*Recorded information*.
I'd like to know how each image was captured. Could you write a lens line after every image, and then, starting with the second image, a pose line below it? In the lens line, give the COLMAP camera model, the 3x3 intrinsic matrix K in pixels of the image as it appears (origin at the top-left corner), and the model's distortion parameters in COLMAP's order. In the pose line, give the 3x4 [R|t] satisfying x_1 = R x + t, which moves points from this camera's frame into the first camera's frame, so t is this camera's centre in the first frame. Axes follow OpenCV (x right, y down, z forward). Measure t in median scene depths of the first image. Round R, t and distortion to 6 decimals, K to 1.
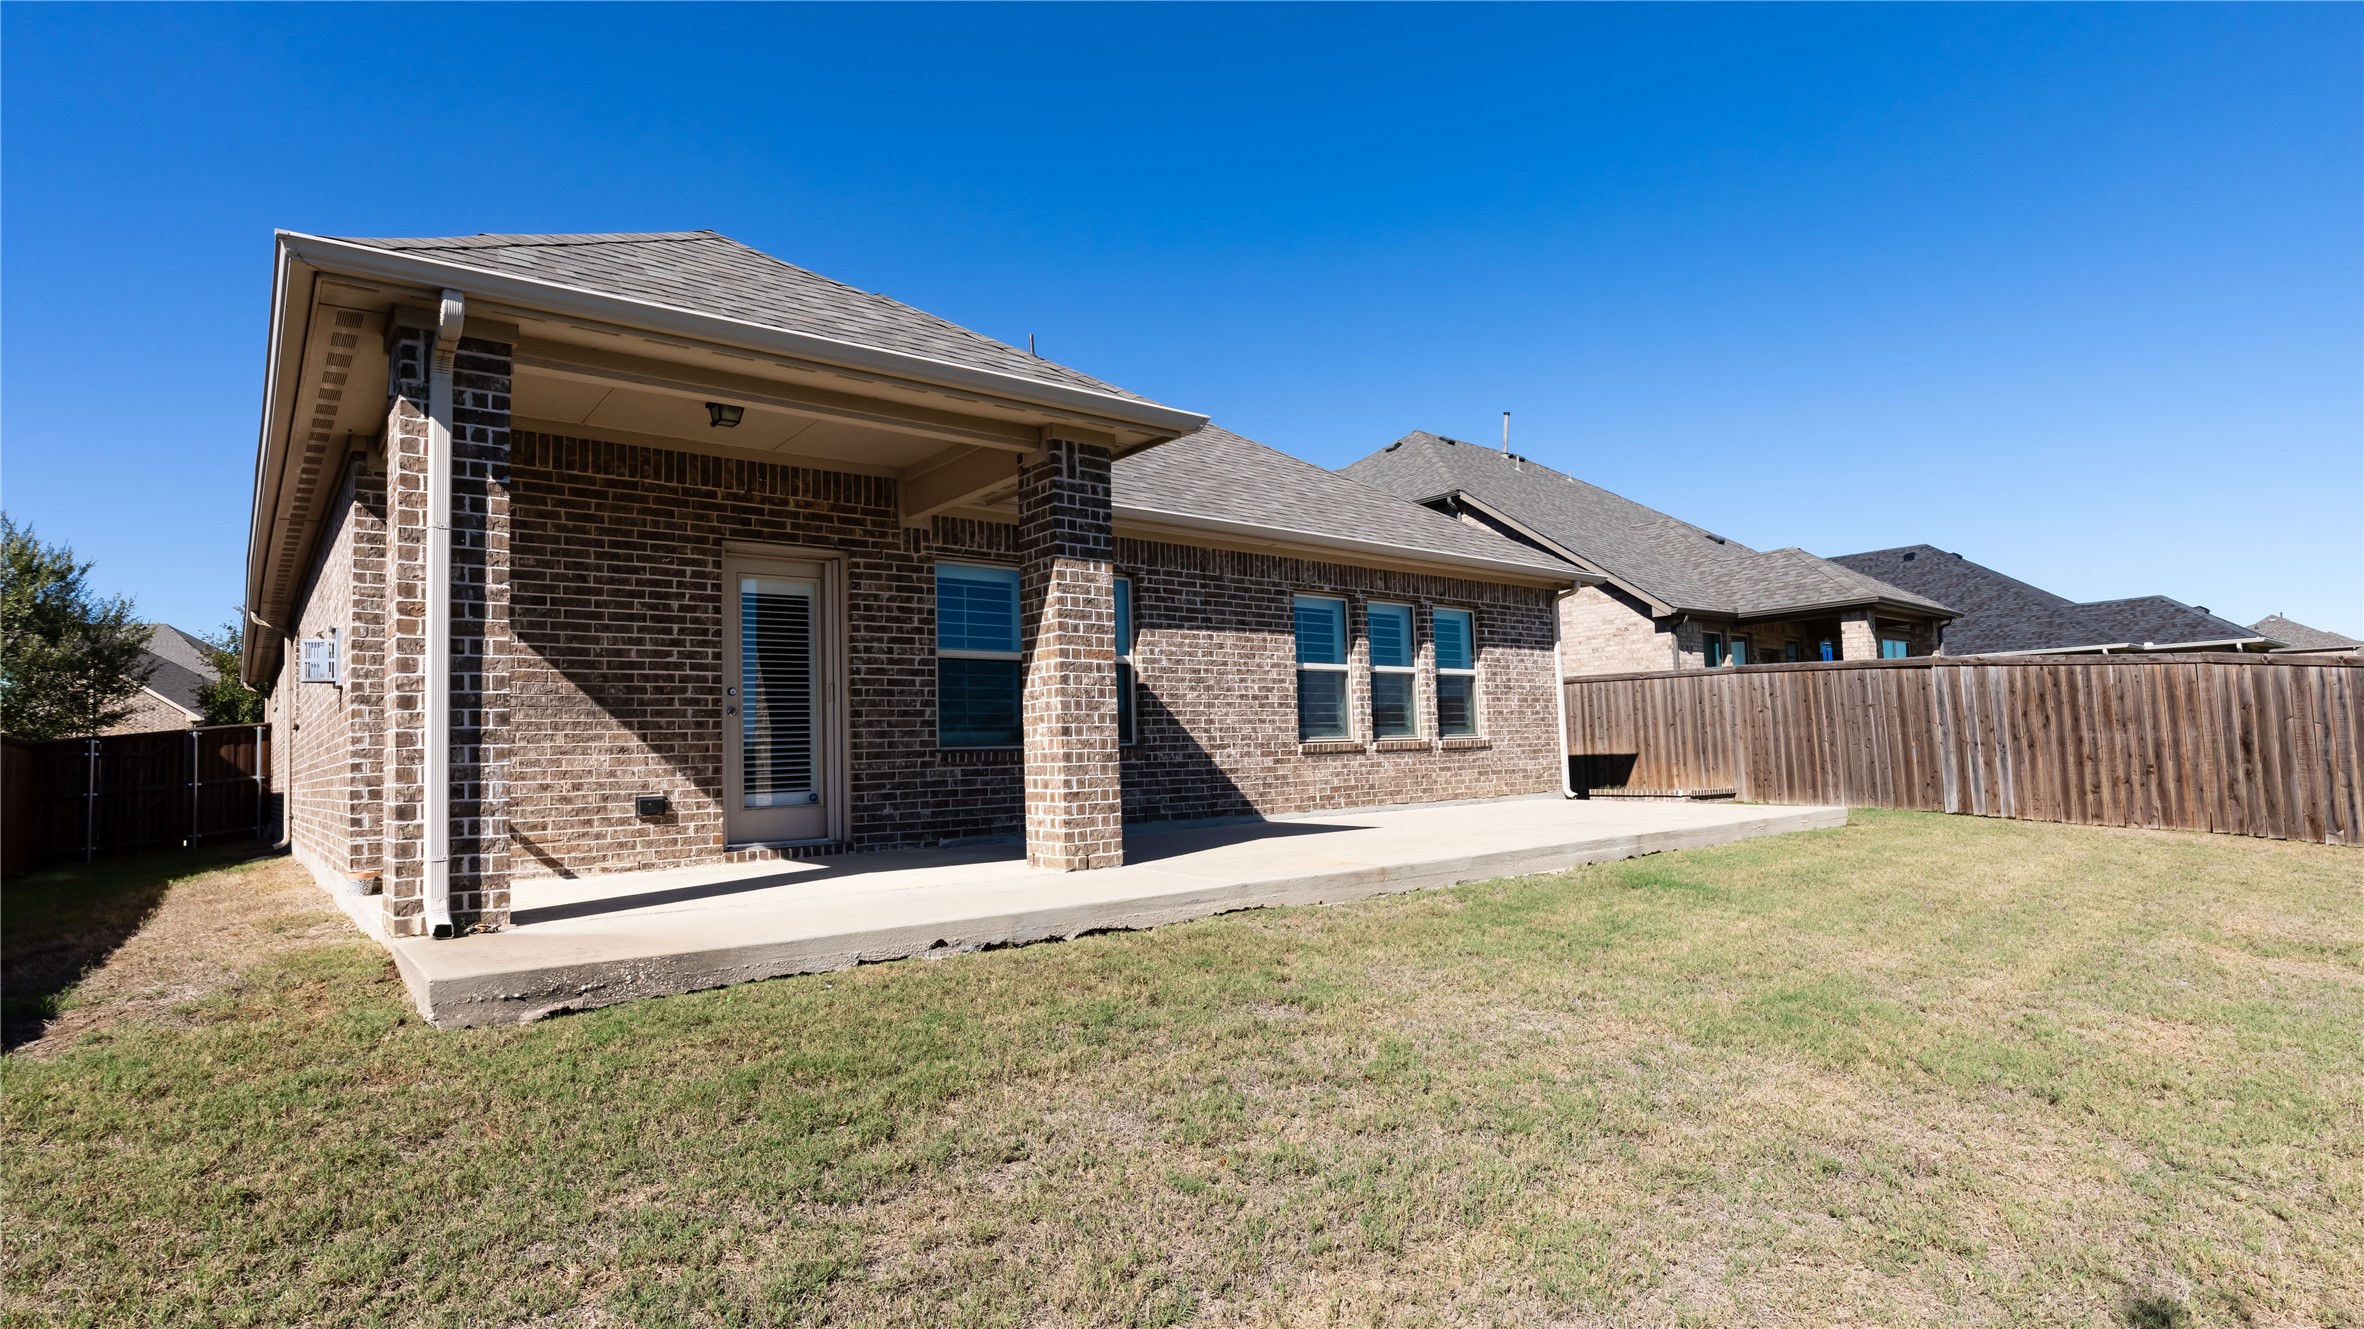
lens RADIAL K [[1202.8, 0, 1224.9], [0, 1202.8, 669.8], [0, 0, 1]] dist [0.000468, -0.000139]
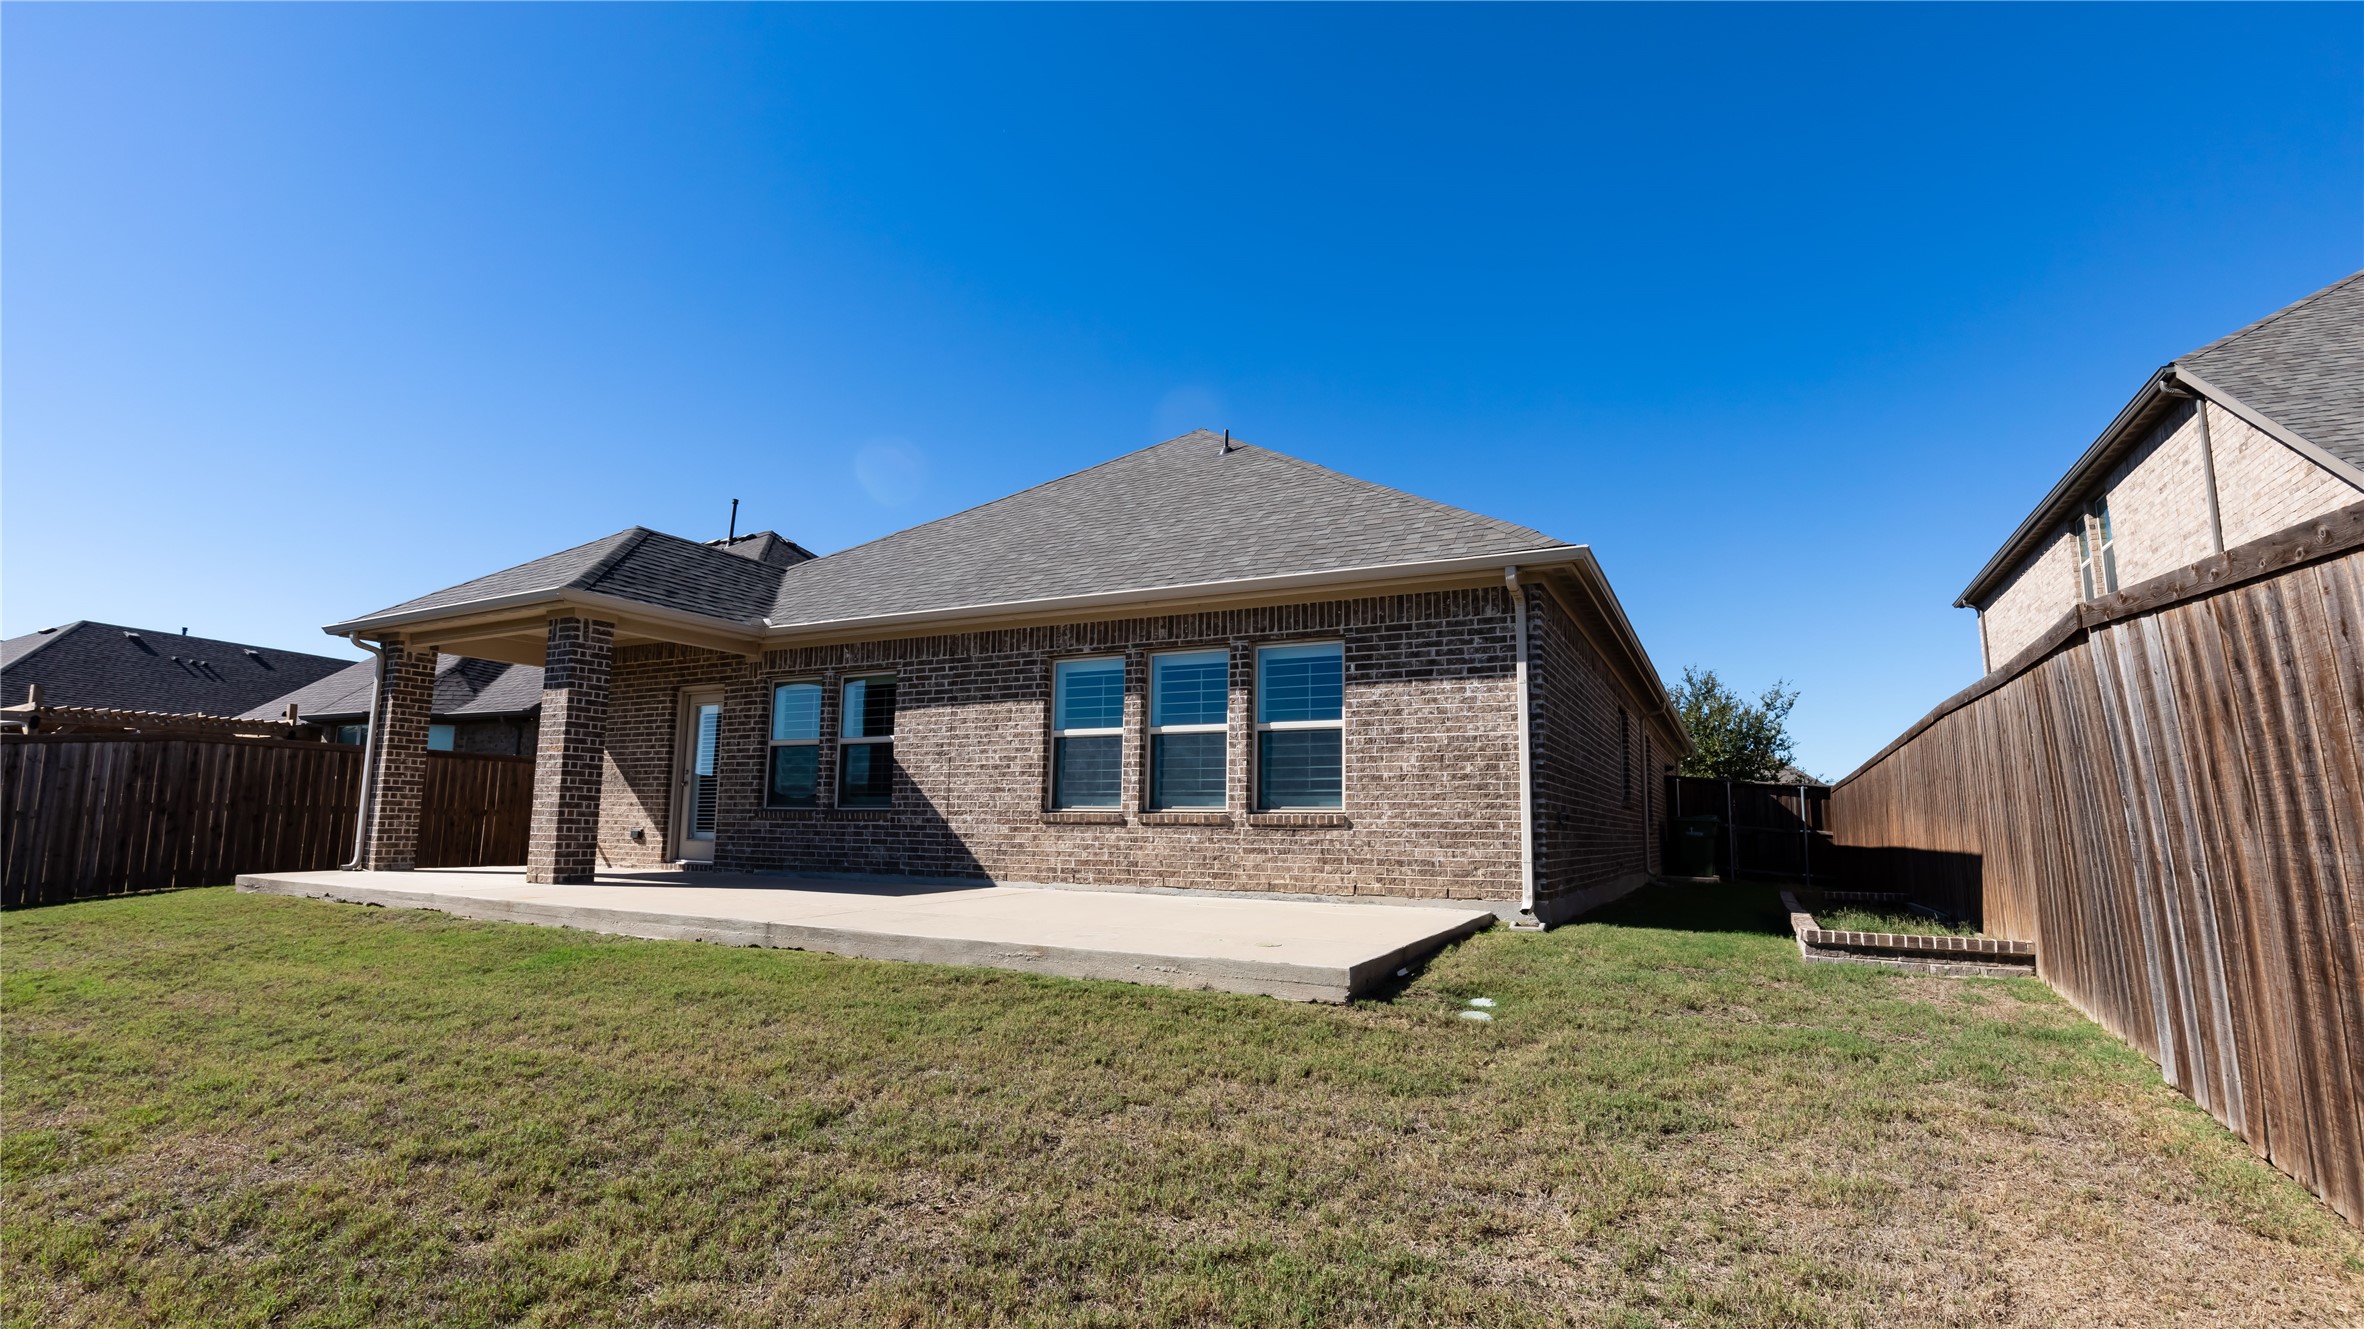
lens RADIAL K [[1087.3, 0, 1192.9], [0, 1087.3, 672.3], [0, 0, 1]] dist [-0.001991, -0.000604]
pose [[0.349722, -0.098395, -0.931672, 0.958576], [0.041058, 0.995124, -0.089684, 0.032401], [0.935954, -0.006888, 0.352056, 0.813244]]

*Work instruction*. The data is to be restated word for word, with any pictures set aside.

*Response to the task*.
I'd like to know how each image was captured. Could you write a lens line after every image, and then, starting with the second image, a pose line below it? In the lens line, give the COLMAP camera model, the 3x3 intrinsic matrix K in pixels of the image as it appears (origin at the top-left corner), and the model's distortion parameters in COLMAP's order. In the pose line, give the 3x4 [R|t] satisfying x_1 = R x + t, which moves points from this camera's frame into the first camera's frame, so t is this camera's centre in the first frame. Axes follow OpenCV (x right, y down, z forward). Measure t in median scene depths of the first image. Round R, t and distortion to 6 decimals, K to 1.
lens RADIAL K [[1202.8, 0, 1224.9], [0, 1202.8, 669.8], [0, 0, 1]] dist [0.000468, -0.000139]
lens RADIAL K [[1087.3, 0, 1192.9], [0, 1087.3, 672.3], [0, 0, 1]] dist [-0.001991, -0.000604]
pose [[0.349722, -0.098395, -0.931672, 0.958576], [0.041058, 0.995124, -0.089684, 0.032401], [0.935954, -0.006888, 0.352056, 0.813244]]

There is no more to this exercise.